**Document images with source code:**
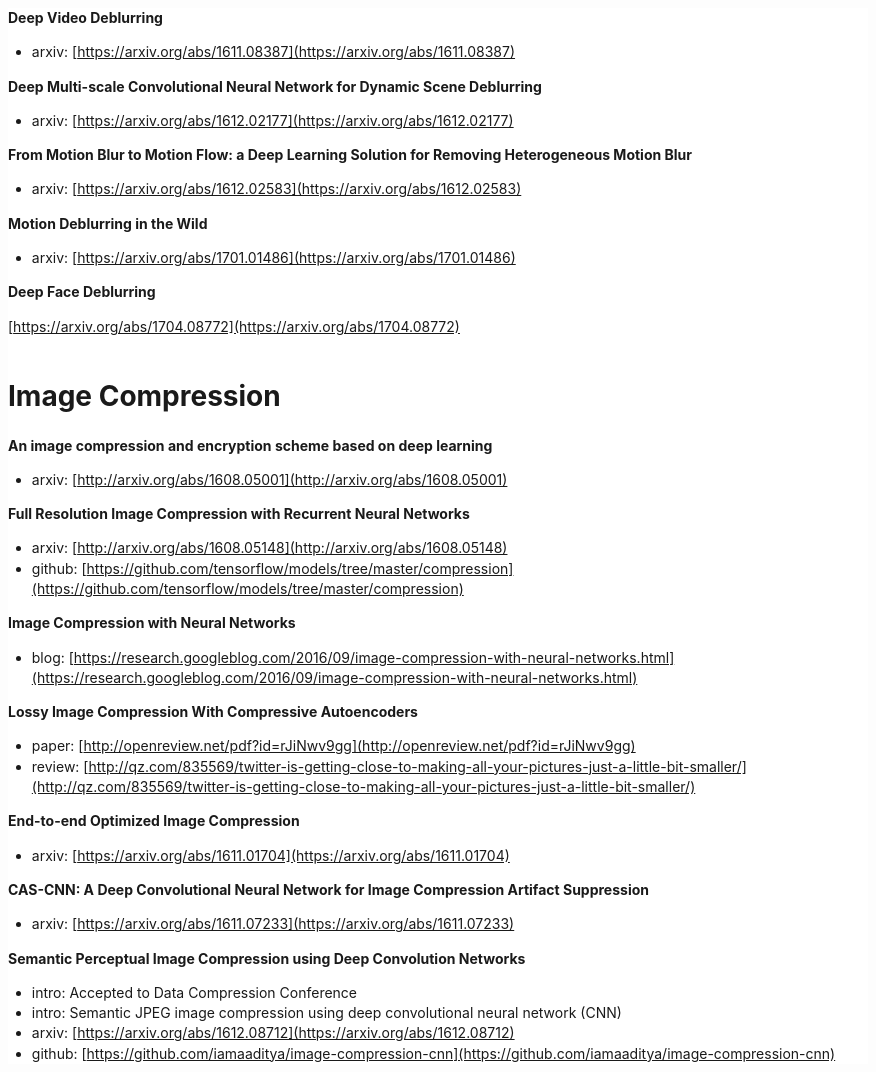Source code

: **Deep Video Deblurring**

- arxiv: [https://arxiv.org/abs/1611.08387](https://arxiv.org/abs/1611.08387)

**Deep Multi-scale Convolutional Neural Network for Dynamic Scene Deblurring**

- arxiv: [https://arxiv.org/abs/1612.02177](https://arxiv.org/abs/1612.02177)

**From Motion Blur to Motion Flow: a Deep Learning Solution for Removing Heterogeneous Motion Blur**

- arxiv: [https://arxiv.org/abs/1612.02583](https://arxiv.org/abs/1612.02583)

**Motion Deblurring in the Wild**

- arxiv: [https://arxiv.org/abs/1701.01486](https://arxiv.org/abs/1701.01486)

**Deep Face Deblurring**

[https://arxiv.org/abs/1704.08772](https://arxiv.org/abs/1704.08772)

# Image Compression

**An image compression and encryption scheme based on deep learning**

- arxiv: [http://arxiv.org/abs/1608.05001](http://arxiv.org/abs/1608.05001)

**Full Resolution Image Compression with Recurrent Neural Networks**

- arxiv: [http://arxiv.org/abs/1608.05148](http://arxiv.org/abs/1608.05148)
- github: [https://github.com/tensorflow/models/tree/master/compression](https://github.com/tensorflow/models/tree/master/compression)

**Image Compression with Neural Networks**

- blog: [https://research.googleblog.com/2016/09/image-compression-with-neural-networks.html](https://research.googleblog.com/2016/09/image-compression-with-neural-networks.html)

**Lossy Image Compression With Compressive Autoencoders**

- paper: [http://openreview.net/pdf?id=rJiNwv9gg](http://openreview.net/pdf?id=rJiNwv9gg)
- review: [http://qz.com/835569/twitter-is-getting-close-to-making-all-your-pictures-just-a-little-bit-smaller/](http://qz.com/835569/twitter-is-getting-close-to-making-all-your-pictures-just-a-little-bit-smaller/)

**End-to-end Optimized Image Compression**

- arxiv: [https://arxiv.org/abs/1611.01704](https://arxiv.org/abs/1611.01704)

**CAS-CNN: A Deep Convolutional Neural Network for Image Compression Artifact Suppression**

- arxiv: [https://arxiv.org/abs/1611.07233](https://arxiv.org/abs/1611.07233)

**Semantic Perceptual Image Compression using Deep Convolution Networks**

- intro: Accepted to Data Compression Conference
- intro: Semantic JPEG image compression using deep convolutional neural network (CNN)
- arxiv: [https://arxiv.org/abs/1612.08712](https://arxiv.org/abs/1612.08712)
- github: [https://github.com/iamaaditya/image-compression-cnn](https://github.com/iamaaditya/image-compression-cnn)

---

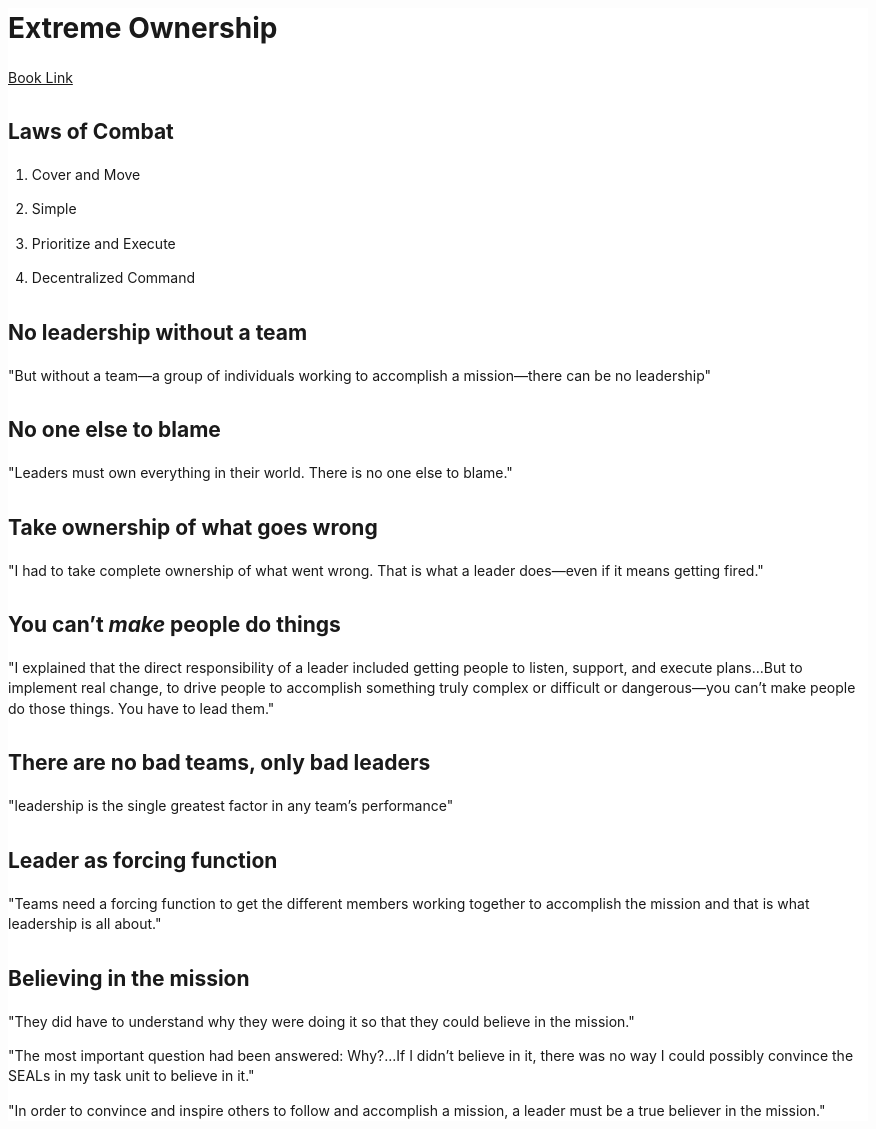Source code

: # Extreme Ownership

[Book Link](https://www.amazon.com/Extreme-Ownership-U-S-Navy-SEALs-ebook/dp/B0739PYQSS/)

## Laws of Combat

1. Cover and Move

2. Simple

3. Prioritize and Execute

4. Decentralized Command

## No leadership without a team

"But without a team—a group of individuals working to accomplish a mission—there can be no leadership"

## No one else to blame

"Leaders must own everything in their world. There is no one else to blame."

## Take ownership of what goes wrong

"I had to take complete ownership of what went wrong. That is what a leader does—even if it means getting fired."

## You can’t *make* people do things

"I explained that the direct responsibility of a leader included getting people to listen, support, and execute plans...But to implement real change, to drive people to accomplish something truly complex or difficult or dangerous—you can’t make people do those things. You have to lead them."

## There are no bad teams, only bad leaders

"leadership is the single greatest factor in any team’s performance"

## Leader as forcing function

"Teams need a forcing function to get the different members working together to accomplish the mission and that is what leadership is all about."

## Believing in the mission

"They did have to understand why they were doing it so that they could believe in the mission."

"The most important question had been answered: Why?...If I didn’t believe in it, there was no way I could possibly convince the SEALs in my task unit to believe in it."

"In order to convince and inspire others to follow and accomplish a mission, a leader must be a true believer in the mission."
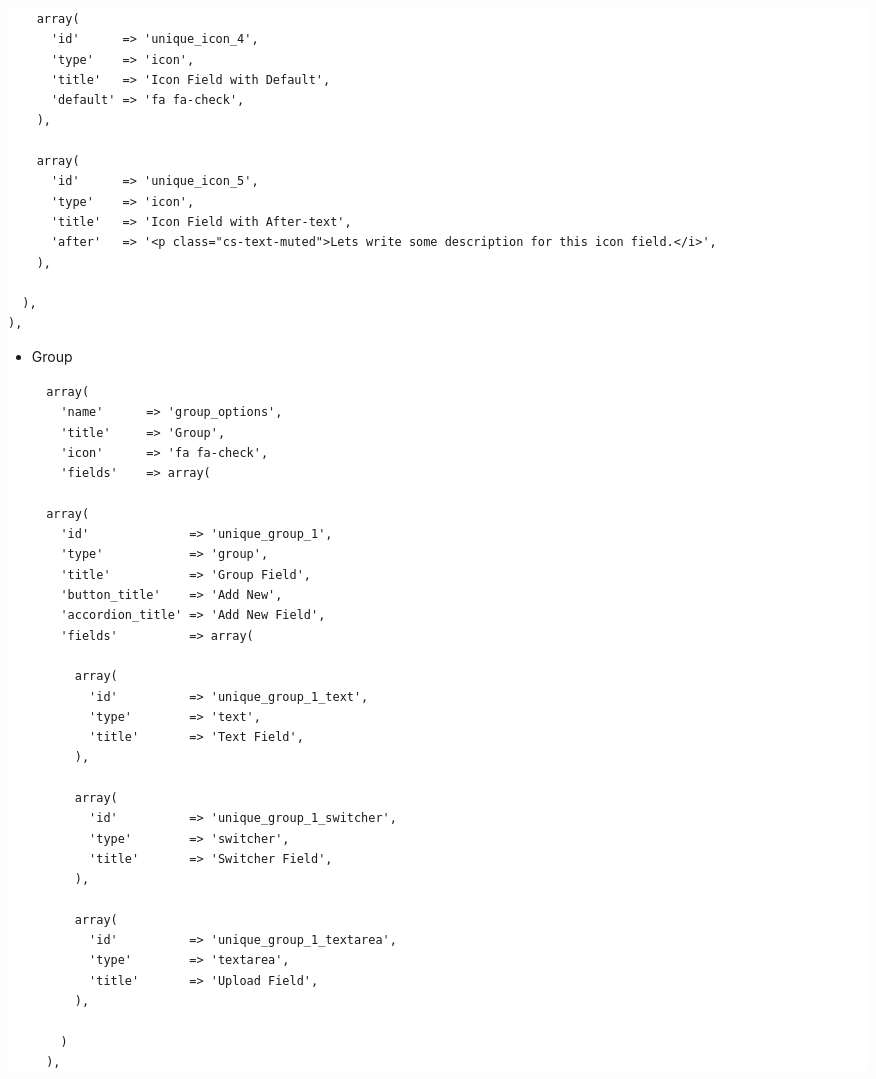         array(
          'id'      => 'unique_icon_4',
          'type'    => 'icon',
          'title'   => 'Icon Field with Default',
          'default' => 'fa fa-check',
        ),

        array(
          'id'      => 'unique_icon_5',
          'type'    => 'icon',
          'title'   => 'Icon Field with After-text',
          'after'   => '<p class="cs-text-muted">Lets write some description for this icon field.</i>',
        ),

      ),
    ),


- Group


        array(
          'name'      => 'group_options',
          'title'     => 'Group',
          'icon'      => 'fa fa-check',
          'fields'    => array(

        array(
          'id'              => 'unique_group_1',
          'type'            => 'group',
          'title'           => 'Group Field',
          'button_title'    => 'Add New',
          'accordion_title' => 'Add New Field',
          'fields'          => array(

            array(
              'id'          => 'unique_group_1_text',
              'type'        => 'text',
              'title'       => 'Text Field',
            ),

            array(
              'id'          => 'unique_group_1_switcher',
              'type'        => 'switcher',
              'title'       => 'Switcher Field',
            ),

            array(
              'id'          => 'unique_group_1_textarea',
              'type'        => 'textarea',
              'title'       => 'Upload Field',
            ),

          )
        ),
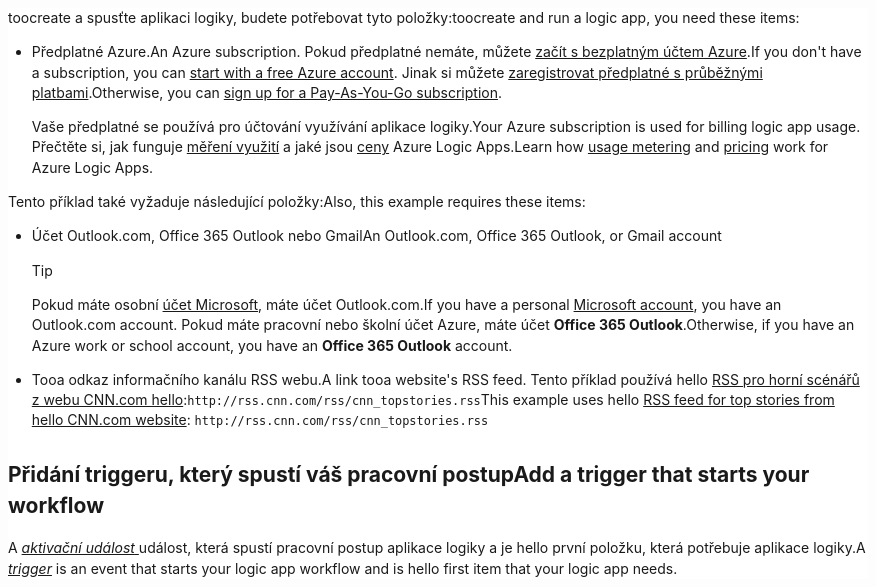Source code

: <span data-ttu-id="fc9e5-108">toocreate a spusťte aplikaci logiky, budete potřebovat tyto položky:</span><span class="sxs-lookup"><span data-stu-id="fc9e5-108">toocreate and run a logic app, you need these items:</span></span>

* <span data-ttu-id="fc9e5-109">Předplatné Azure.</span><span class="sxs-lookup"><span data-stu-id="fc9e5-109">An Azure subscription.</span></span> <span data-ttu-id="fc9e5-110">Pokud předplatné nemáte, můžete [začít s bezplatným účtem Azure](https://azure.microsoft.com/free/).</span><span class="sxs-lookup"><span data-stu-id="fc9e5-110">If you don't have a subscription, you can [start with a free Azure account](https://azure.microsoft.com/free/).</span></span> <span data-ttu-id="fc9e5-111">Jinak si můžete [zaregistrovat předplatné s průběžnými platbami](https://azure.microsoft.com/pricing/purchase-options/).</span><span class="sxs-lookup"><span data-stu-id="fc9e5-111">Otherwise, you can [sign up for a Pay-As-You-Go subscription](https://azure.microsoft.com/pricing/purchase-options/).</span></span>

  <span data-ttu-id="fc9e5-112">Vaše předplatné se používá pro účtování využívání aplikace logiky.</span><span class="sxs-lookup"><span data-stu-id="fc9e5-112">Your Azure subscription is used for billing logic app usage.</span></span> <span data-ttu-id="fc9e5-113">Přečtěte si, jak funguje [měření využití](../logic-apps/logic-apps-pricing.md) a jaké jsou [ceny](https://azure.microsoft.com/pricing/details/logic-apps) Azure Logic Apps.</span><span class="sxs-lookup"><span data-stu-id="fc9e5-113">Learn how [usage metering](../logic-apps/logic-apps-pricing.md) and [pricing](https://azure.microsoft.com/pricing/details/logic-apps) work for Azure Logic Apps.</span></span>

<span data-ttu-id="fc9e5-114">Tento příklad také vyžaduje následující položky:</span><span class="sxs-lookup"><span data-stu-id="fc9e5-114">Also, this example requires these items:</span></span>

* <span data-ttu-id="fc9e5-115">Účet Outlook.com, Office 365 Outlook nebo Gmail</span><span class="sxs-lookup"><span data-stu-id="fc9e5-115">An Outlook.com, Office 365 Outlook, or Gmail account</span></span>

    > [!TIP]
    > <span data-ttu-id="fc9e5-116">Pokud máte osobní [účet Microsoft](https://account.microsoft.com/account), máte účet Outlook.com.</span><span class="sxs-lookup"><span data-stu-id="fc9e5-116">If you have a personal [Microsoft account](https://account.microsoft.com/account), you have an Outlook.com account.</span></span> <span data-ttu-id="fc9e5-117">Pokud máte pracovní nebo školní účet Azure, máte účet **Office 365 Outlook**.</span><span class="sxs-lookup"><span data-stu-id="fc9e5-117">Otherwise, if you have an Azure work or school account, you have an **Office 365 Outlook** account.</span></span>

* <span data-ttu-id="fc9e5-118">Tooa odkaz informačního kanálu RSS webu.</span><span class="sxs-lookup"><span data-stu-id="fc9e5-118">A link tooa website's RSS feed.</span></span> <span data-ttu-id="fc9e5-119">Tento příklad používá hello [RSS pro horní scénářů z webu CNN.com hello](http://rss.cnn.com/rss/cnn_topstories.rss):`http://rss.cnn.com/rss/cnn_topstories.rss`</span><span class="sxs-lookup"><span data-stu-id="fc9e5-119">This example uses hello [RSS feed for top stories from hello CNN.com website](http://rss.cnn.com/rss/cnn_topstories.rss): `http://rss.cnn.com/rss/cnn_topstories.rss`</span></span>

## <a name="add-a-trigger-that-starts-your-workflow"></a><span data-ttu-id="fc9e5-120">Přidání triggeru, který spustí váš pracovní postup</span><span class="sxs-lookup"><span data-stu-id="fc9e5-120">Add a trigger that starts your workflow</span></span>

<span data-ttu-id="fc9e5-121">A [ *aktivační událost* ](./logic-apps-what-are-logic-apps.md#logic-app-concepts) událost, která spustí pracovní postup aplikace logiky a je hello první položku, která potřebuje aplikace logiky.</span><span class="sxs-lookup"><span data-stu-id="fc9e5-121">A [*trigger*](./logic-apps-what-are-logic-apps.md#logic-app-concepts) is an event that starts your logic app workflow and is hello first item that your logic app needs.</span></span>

**TASK:**
Go through the records above and return each line in which the word "Otherwise" occurs.

**COMPLETED TASK:**
* <span data-ttu-id="fc9e5-109">Předplatné Azure.</span><span class="sxs-lookup"><span data-stu-id="fc9e5-109">An Azure subscription.</span></span> <span data-ttu-id="fc9e5-110">Pokud předplatné nemáte, můžete [začít s bezplatným účtem Azure](https://azure.microsoft.com/free/).</span><span class="sxs-lookup"><span data-stu-id="fc9e5-110">If you don't have a subscription, you can [start with a free Azure account](https://azure.microsoft.com/free/).</span></span> <span data-ttu-id="fc9e5-111">Jinak si můžete [zaregistrovat předplatné s průběžnými platbami](https://azure.microsoft.com/pricing/purchase-options/).</span><span class="sxs-lookup"><span data-stu-id="fc9e5-111">Otherwise, you can [sign up for a Pay-As-You-Go subscription](https://azure.microsoft.com/pricing/purchase-options/).</span></span>
    > <span data-ttu-id="fc9e5-116">Pokud máte osobní [účet Microsoft](https://account.microsoft.com/account), máte účet Outlook.com.</span><span class="sxs-lookup"><span data-stu-id="fc9e5-116">If you have a personal [Microsoft account](https://account.microsoft.com/account), you have an Outlook.com account.</span></span> <span data-ttu-id="fc9e5-117">Pokud máte pracovní nebo školní účet Azure, máte účet **Office 365 Outlook**.</span><span class="sxs-lookup"><span data-stu-id="fc9e5-117">Otherwise, if you have an Azure work or school account, you have an **Office 365 Outlook** account.</span></span>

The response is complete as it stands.